• **PROBLEM TO SOLVE**
Could you reproduce the items below with every occurrence of "bolt pattern" swapped for "lug pattern", keeping everything else the same?

(Text extracted from the pages)

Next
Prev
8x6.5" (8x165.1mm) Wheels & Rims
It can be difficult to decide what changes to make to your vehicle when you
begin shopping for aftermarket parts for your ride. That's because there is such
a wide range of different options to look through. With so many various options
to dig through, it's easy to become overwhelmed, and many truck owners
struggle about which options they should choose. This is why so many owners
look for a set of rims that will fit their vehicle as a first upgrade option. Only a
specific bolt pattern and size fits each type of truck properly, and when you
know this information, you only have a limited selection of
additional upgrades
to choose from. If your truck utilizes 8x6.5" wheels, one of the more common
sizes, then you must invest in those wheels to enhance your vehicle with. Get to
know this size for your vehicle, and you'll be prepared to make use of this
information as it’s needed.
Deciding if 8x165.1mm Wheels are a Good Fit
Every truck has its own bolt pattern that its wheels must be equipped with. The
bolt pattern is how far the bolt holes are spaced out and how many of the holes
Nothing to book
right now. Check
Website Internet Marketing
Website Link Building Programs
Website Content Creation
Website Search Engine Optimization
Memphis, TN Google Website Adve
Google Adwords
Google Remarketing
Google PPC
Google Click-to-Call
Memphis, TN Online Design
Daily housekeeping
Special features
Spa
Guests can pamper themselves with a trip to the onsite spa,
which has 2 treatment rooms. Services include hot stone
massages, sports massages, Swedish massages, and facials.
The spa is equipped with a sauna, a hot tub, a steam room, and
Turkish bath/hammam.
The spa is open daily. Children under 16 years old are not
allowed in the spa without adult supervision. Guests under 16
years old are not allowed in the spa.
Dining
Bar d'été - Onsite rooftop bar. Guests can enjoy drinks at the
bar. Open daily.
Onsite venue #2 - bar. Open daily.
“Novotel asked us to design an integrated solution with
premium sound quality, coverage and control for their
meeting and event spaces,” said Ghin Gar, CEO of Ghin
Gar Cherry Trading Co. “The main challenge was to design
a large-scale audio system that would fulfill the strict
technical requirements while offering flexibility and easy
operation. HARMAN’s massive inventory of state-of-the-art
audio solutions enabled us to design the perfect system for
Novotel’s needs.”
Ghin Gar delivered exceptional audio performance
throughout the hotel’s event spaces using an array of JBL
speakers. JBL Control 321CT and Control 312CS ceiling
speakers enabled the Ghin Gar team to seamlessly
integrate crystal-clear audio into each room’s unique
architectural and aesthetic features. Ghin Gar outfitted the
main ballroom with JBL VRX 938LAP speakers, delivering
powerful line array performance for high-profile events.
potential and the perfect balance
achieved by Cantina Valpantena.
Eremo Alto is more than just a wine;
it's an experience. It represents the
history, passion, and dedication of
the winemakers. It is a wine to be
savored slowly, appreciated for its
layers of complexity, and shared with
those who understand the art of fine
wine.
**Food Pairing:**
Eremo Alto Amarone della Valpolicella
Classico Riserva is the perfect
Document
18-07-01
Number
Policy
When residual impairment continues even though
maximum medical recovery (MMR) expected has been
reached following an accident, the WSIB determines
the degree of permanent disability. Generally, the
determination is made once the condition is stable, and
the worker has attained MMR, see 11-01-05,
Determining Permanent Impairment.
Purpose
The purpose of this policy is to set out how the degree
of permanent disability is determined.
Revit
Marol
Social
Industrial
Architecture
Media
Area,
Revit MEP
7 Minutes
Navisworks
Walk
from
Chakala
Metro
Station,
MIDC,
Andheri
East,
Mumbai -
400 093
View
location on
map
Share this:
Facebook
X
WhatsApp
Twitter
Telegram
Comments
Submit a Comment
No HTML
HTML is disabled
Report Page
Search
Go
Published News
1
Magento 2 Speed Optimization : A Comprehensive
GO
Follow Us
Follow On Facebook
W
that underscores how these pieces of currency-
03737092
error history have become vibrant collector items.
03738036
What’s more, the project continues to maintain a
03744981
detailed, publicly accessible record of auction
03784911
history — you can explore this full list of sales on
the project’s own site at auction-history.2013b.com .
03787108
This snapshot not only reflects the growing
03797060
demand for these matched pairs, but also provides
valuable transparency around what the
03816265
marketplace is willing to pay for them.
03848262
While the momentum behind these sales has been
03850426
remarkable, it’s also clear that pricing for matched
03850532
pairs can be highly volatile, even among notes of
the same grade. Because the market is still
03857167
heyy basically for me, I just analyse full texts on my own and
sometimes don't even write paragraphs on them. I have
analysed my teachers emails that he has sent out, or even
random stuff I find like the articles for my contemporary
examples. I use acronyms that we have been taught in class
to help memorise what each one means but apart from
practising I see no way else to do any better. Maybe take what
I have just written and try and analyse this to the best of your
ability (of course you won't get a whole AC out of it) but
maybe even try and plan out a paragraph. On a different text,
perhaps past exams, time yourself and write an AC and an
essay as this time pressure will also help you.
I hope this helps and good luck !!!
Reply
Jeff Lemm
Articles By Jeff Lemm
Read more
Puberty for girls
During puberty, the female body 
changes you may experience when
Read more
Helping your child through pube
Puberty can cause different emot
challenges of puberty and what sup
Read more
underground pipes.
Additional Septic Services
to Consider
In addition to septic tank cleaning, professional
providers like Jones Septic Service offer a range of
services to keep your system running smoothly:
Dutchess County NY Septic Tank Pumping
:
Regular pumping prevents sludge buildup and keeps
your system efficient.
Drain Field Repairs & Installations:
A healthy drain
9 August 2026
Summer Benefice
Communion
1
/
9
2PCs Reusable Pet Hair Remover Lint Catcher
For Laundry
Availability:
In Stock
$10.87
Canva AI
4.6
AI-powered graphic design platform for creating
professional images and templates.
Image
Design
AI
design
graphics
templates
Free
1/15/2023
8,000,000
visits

• **SOLUTION TO THIS TASK**
Next
Prev
8x6.5" (8x165.1mm) Wheels & Rims
It can be difficult to decide what changes to make to your vehicle when you
begin shopping for aftermarket parts for your ride. That's because there is such
a wide range of different options to look through. With so many various options
to dig through, it's easy to become overwhelmed, and many truck owners
struggle about which options they should choose. This is why so many owners
look for a set of rims that will fit their vehicle as a first upgrade option. Only a
specific lug pattern and size fits each type of truck properly, and when you
know this information, you only have a limited selection of
additional upgrades
to choose from. If your truck utilizes 8x6.5" wheels, one of the more common
sizes, then you must invest in those wheels to enhance your vehicle with. Get to
know this size for your vehicle, and you'll be prepared to make use of this
information as it’s needed.
Deciding if 8x165.1mm Wheels are a Good Fit
Every truck has its own lug pattern that its wheels must be equipped with. The
lug pattern is how far the bolt holes are spaced out and how many of the holes
Nothing to book
right now. Check
Website Internet Marketing
Website Link Building Programs
Website Content Creation
Website Search Engine Optimization
Memphis, TN Google Website Adve
Google Adwords
Google Remarketing
Google PPC
Google Click-to-Call
Memphis, TN Online Design
Daily housekeeping
Special features
Spa
Guests can pamper themselves with a trip to the onsite spa,
which has 2 treatment rooms. Services include hot stone
massages, sports massages, Swedish massages, and facials.
The spa is equipped with a sauna, a hot tub, a steam room, and
Turkish bath/hammam.
The spa is open daily. Children under 16 years old are not
allowed in the spa without adult supervision. Guests under 16
years old are not allowed in the spa.
Dining
Bar d'été - Onsite rooftop bar. Guests can enjoy drinks at the
bar. Open daily.
Onsite venue #2 - bar. Open daily.
“Novotel asked us to design an integrated solution with
premium sound quality, coverage and control for their
meeting and event spaces,” said Ghin Gar, CEO of Ghin
Gar Cherry Trading Co. “The main challenge was to design
a large-scale audio system that would fulfill the strict
technical requirements while offering flexibility and easy
operation. HARMAN’s massive inventory of state-of-the-art
audio solutions enabled us to design the perfect system for
Novotel’s needs.”
Ghin Gar delivered exceptional audio performance
throughout the hotel’s event spaces using an array of JBL
speakers. JBL Control 321CT and Control 312CS ceiling
speakers enabled the Ghin Gar team to seamlessly
integrate crystal-clear audio into each room’s unique
architectural and aesthetic features. Ghin Gar outfitted the
main ballroom with JBL VRX 938LAP speakers, delivering
powerful line array performance for high-profile events.
potential and the perfect balance
achieved by Cantina Valpantena.
Eremo Alto is more than just a wine;
it's an experience. It represents the
history, passion, and dedication of
the winemakers. It is a wine to be
savored slowly, appreciated for its
layers of complexity, and shared with
those who understand the art of fine
wine.
**Food Pairing:**
Eremo Alto Amarone della Valpolicella
Classico Riserva is the perfect
Document
18-07-01
Number
Policy
When residual impairment continues even though
maximum medical recovery (MMR) expected has been
reached following an accident, the WSIB determines
the degree of permanent disability. Generally, the
determination is made once the condition is stable, and
the worker has attained MMR, see 11-01-05,
Determining Permanent Impairment.
Purpose
The purpose of this policy is to set out how the degree
of permanent disability is determined.
Revit
Marol
Social
Industrial
Architecture
Media
Area,
Revit MEP
7 Minutes
Navisworks
Walk
from
Chakala
Metro
Station,
MIDC,
Andheri
East,
Mumbai -
400 093
View
location on
map
Share this:
Facebook
X
WhatsApp
Twitter
Telegram
Comments
Submit a Comment
No HTML
HTML is disabled
Report Page
Search
Go
Published News
1
Magento 2 Speed Optimization : A Comprehensive
GO
Follow Us
Follow On Facebook
W
that underscores how these pieces of currency-
03737092
error history have become vibrant collector items.
03738036
What’s more, the project continues to maintain a
03744981
detailed, publicly accessible record of auction
03784911
history — you can explore this full list of sales on
the project’s own site at auction-history.2013b.com .
03787108
This snapshot not only reflects the growing
03797060
demand for these matched pairs, but also provides
valuable transparency around what the
03816265
marketplace is willing to pay for them.
03848262
While the momentum behind these sales has been
03850426
remarkable, it’s also clear that pricing for matched
03850532
pairs can be highly volatile, even among notes of
the same grade. Because the market is still
03857167
heyy basically for me, I just analyse full texts on my own and
sometimes don't even write paragraphs on them. I have
analysed my teachers emails that he has sent out, or even
random stuff I find like the articles for my contemporary
examples. I use acronyms that we have been taught in class
to help memorise what each one means but apart from
practising I see no way else to do any better. Maybe take what
I have just written and try and analyse this to the best of your
ability (of course you won't get a whole AC out of it) but
maybe even try and plan out a paragraph. On a different text,
perhaps past exams, time yourself and write an AC and an
essay as this time pressure will also help you.
I hope this helps and good luck !!!
Reply
Jeff Lemm
Articles By Jeff Lemm
Read more
Puberty for girls
During puberty, the female body 
changes you may experience when
Read more
Helping your child through pube
Puberty can cause different emot
challenges of puberty and what sup
Read more
underground pipes.
Additional Septic Services
to Consider
In addition to septic tank cleaning, professional
providers like Jones Septic Service offer a range of
services to keep your system running smoothly:
Dutchess County NY Septic Tank Pumping
:
Regular pumping prevents sludge buildup and keeps
your system efficient.
Drain Field Repairs & Installations:
A healthy drain
9 August 2026
Summer Benefice
Communion
1
/
9
2PCs Reusable Pet Hair Remover Lint Catcher
For Laundry
Availability:
In Stock
$10.87
Canva AI
4.6
AI-powered graphic design platform for creating
professional images and templates.
Image
Design
AI
design
graphics
templates
Free
1/15/2023
8,000,000
visits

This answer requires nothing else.